L'idea che l'errore sia vitale e in qualche modo fondamentale può disturbare, non solo i puristi. Odora di lassismo, dà la sensazione che si tolleri qualche sciatteria. Però si paga un prezzo anche per troppa perfezione. «Forse arriverà il giorno in cui non avremo più bisogno di scrivere, perché un software lo farà al posto nostro traducendo la massa informe dei nostri pensieri in testi chiari e scorrevoli»: e anche questa prospettiva forse non disturba? Eppure è già realtà: esistono algoritmi in grado di scrivere testi, articoli, libri interi perfino e ci sono delle società che come business «producono» parole scritte, parole che le persone non hanno più la voglia o il tempo di scrivere, così i computer lo fanno al loro posto, in pochissimi secondi. Basta fornire i dati base e la macchina fa tutto da sola: è quella che il New York Times ha definito «l'industria delle generazione automatica di narrazione», una strada scelta, per esempio, dall' Associated Press , che affida a una piattaforma la produzione di tremila report finanziari ogni trimestre e da Forbes per il suo sito. Nessuno si scandalizza. Il giornalista-robot «genera» in fretta pezzi puntuali, chiari, inappuntabili; il cofondatore di Narrative Science ha stimato col New York Times che «il novanta per cento delle notizie potrebbe essere prodotto con un algoritmo entro il 2025». Questo è l'universo della precisione, in cui si possono fabbricare duemila articoli al secondo, e anche (non) scrivere un milione di volumi, come ha fatto Philip M. Parker (migliaia sono anche in vendita su Amazon).

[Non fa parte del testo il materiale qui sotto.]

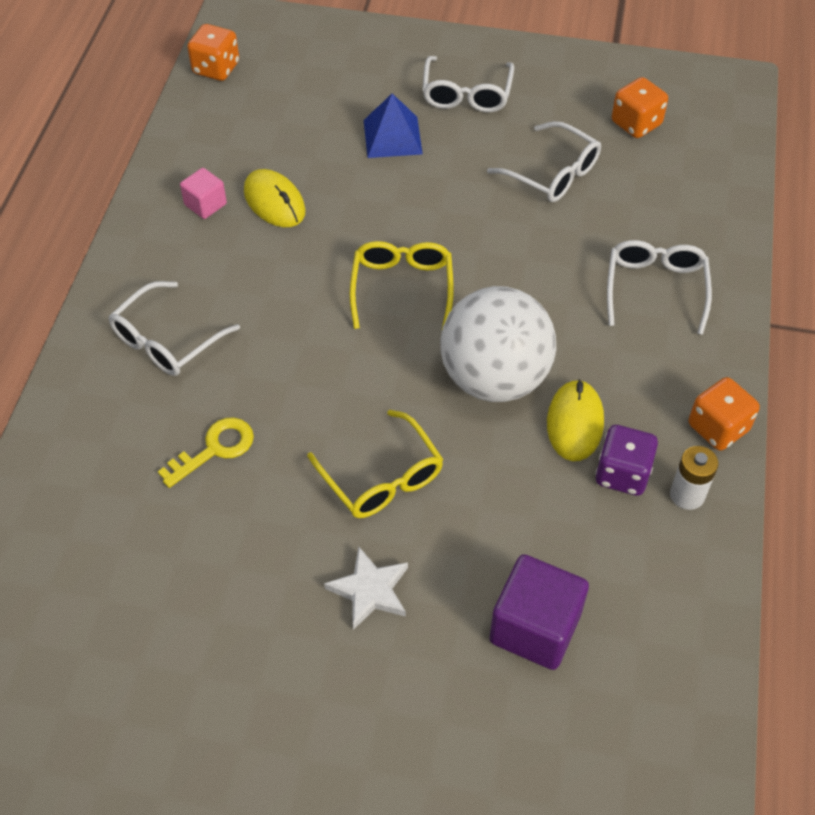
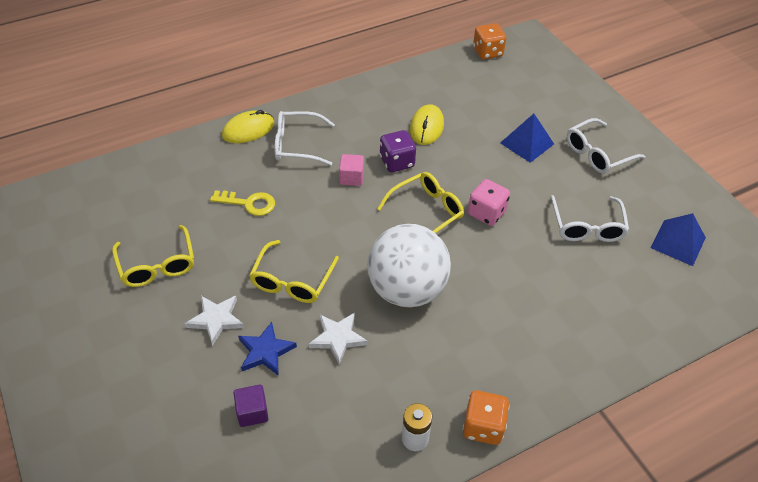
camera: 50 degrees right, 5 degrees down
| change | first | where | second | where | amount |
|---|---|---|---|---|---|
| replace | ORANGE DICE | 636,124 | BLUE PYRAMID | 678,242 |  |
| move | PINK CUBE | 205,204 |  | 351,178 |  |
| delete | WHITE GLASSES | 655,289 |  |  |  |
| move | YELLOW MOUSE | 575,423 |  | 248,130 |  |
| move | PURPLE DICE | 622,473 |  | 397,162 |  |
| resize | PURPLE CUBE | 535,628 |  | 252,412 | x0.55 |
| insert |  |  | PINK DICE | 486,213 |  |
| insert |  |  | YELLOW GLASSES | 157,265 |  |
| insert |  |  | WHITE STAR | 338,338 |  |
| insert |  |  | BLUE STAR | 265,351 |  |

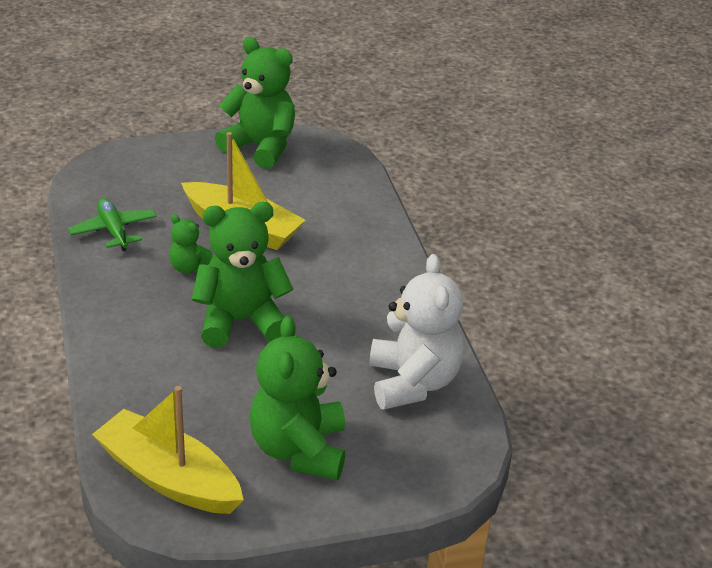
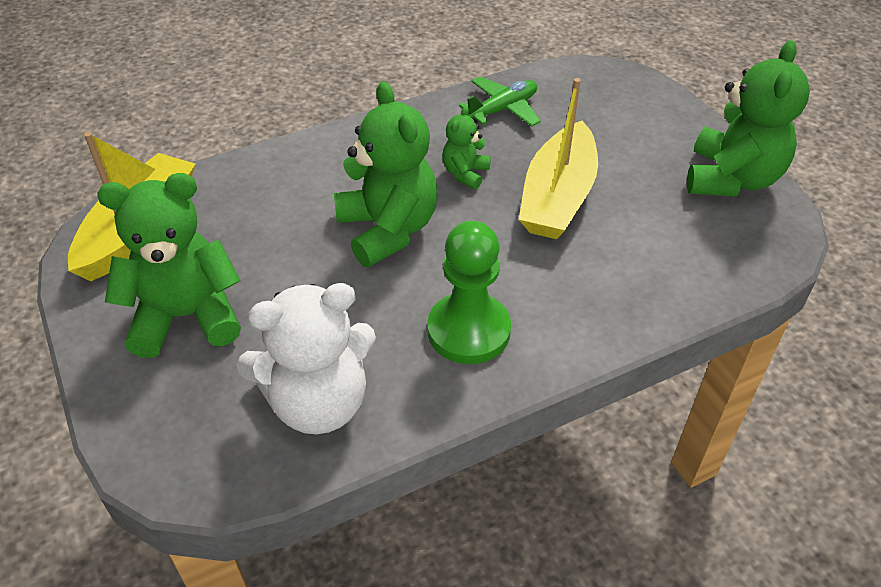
camera: 80 degrees right, 10 degrees up
| change | first | where | second | where | amount |
|---|---|---|---|---|---|
| insert |  |  | GREEN PAWN | 468,331 |  |

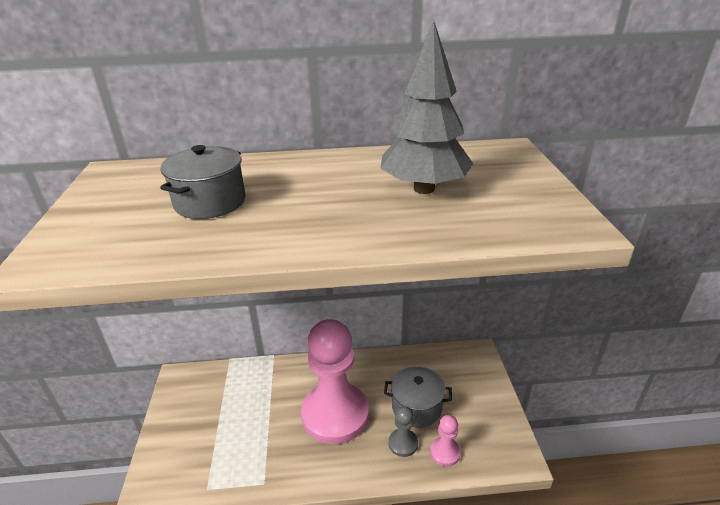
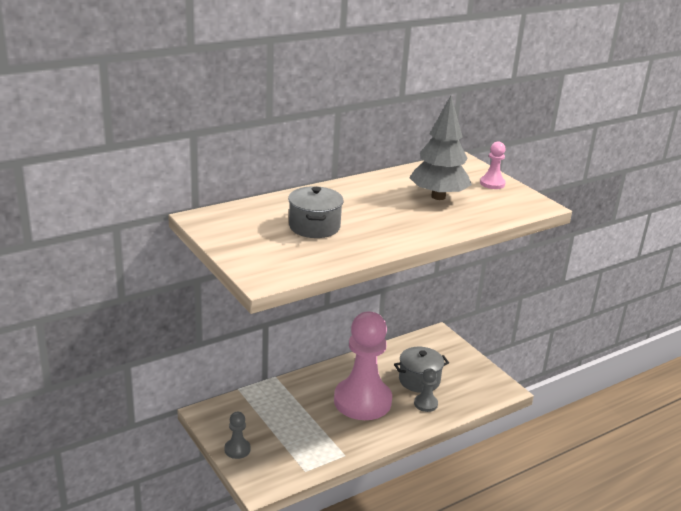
camera: 30 degrees left, 5 degrees down
| change | first | where | second | where | amount |
|---|---|---|---|---|---|
| move | PINK PAWN | 445,452 |  | 492,183 |  |
| insert |  |  | GREY PAWN | 237,449 |  |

La domanda è quanto si possa sacrificare al principio della chiarezza e della norma: si può ignorare da chi sia stato scritto un report finanziario sulle società della Silicon Valley, ma chissà chi avrebbe voglia di leggere un romanzo scritto da una formula matematica. Senza una sbavatura, ma è come per le etichette di certi vestiti: «Se su questo capo trovate delle imperfezioni, è perché è un prodotto artigianale e unico». Immanuel Kant a un certo punto era insoddisfatto e si creò un linguaggio filosofico tutto suo: le parole a disposizione non bastavano, ne aveva bisogno di nuove per potere esprimere il suo pensiero. A parte che il risultato era chiarissimo per Kant e un po' meno per i lettori di massa, così il filosofo risolse il problema di creare un ponte traballante che funzionasse per lui e insieme lo collegasse al mondo. Certo non tutti possono permetterselo. Però sul ponte bisognerebbe forse scendere a patti col fatto che le codificazioni non siano per forza imposizioni da vecchi barbuti e che non tutti gli sbagli siano bocciature senza appello, altrimenti vinceranno gli algoritmi, con la loro algida irrealtà, con la risposta inquietante a ogni domanda, tranne quella che davvero interessi: ma l'autore che cosa voleva dire? La macchina non voleva dire niente. L'algoritmo è come Marlow, l'uomo che raccoglie gli scritti di Kurtz in Cuore di tenebra e ne racconta la storia, però omette il post scriptum finale: e cancella tutto il significato, perché è in quell'errore, in quel post scriptum («sterminate tutti questi bruti») che c'è Kurtz, è in quell'incoerenza che sta la sua verità, e quindi cancellare quella frase rende tutta la vicenda di Kurtz chiara e tollerabile, ma falsa.

Il fatto è che ci sono tanti Marlow, e pochi Derrida sul ponte, a raccontarti che cosa è successo (anche a rischio di essere poco comprensibili, come Kant).